Copy the entries below exactly; any picture among them should be left out.

### INPUT FOR THIS TASK ###

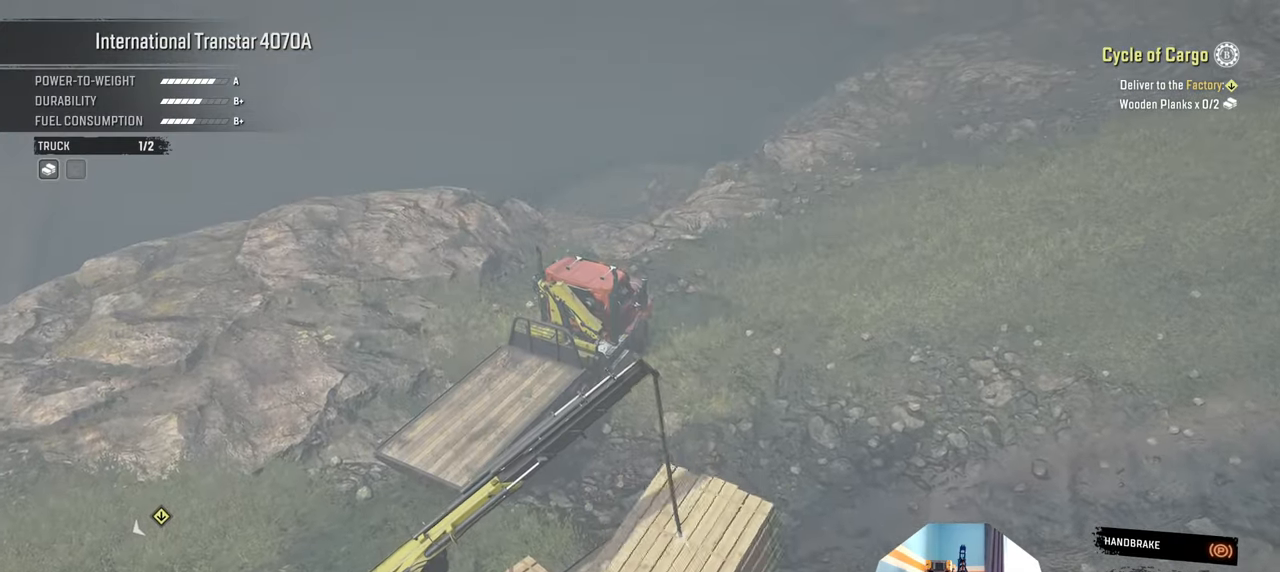
{"buttons": [], "left_stick": "center", "right_stick": "center", "events": [[200, "left_stick", "down-left"], [400, "left_stick", "center"]]}
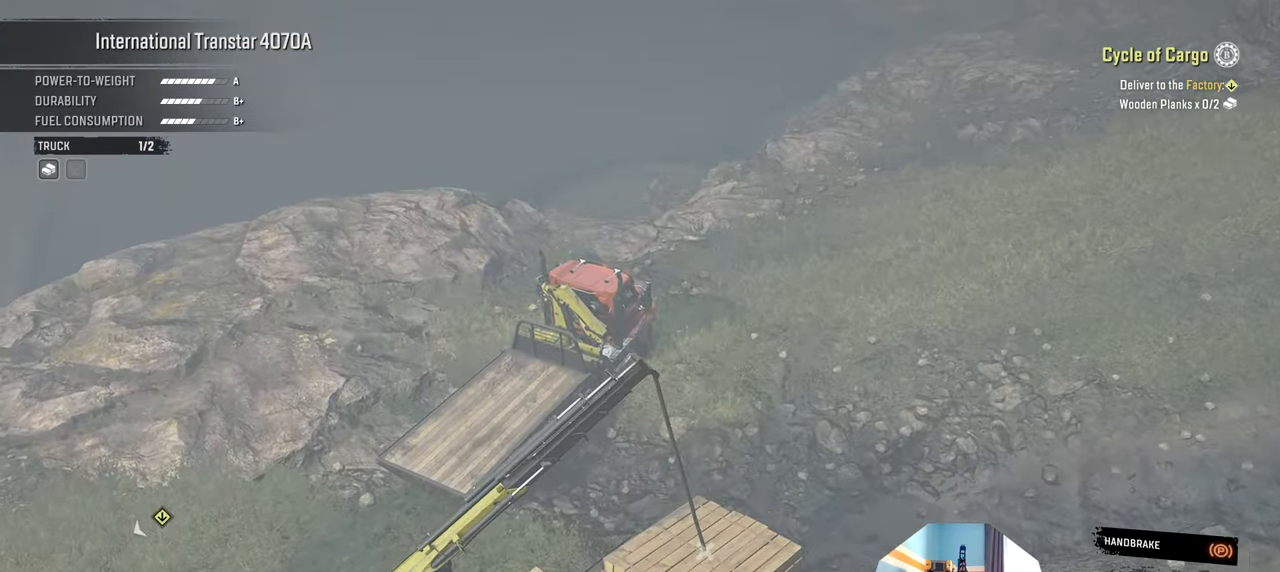
{"buttons": [], "left_stick": "up", "right_stick": "center", "events": [[234, "left_stick", "up"]]}
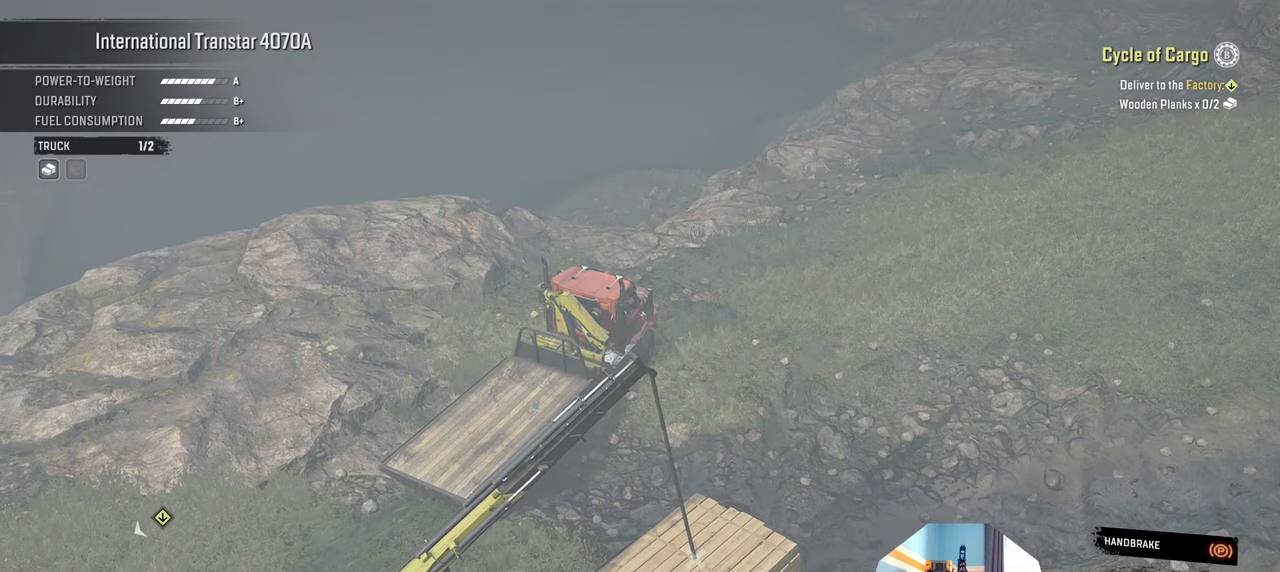
{"buttons": [], "left_stick": "left", "right_stick": "center", "events": [[267, "left_stick", "center"], [467, "left_stick", "left"]]}
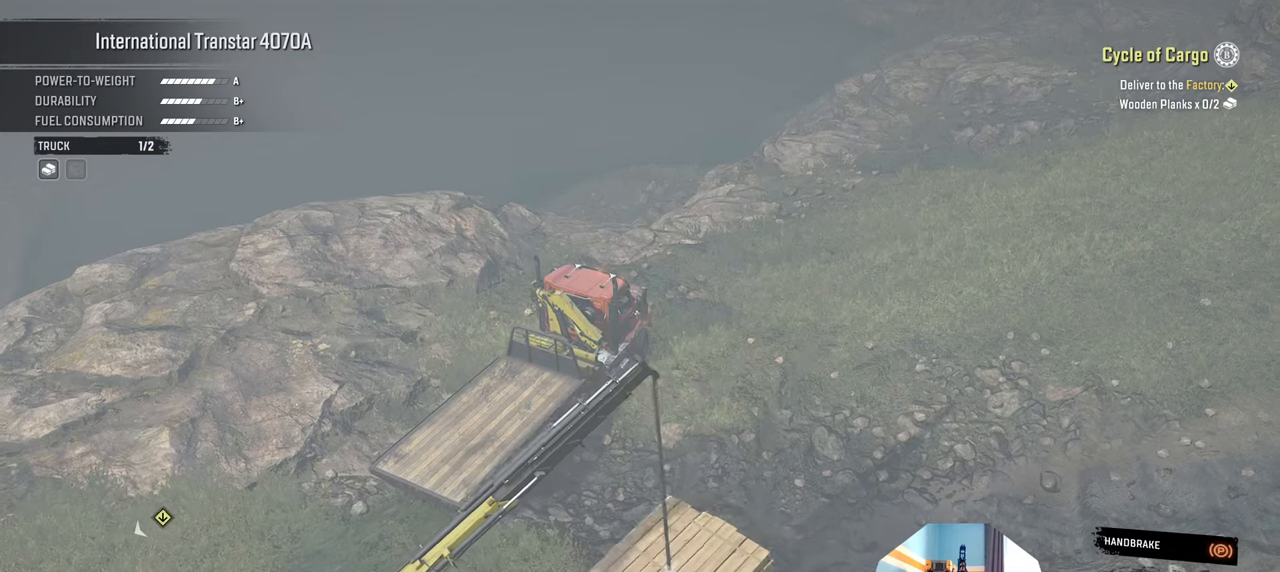
{"buttons": [], "left_stick": "down", "right_stick": "center", "events": [[167, "left_stick", "center"], [300, "left_stick", "down-left"], [400, "left_stick", "down"]]}
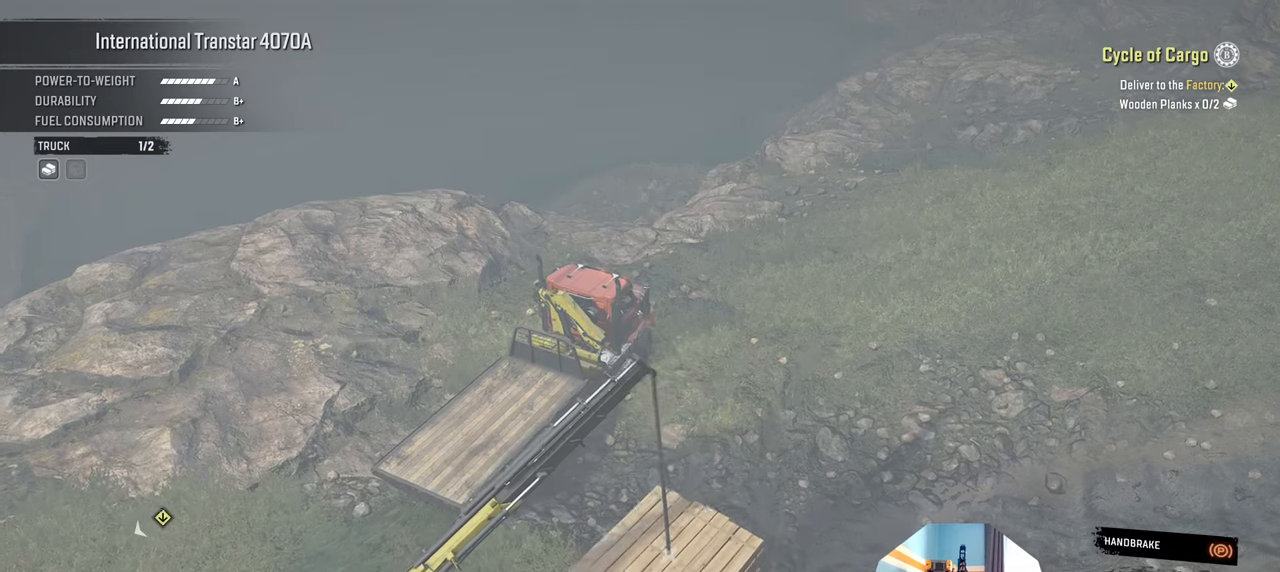
{"buttons": ["B"], "left_stick": "center", "right_stick": "center", "events": [[134, "A", "down"], [167, "left_stick", "center"], [200, "A", "up"], [467, "B", "down"]]}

###

## ANSWER
{"buttons": [], "left_stick": "center", "right_stick": "center", "events": [[200, "left_stick", "down-left"], [400, "left_stick", "center"]]}
{"buttons": [], "left_stick": "up", "right_stick": "center", "events": [[234, "left_stick", "up"]]}
{"buttons": [], "left_stick": "left", "right_stick": "center", "events": [[267, "left_stick", "center"], [467, "left_stick", "left"]]}
{"buttons": [], "left_stick": "down", "right_stick": "center", "events": [[167, "left_stick", "center"], [300, "left_stick", "down-left"], [400, "left_stick", "down"]]}
{"buttons": ["B"], "left_stick": "center", "right_stick": "center", "events": [[134, "A", "down"], [167, "left_stick", "center"], [200, "A", "up"], [467, "B", "down"]]}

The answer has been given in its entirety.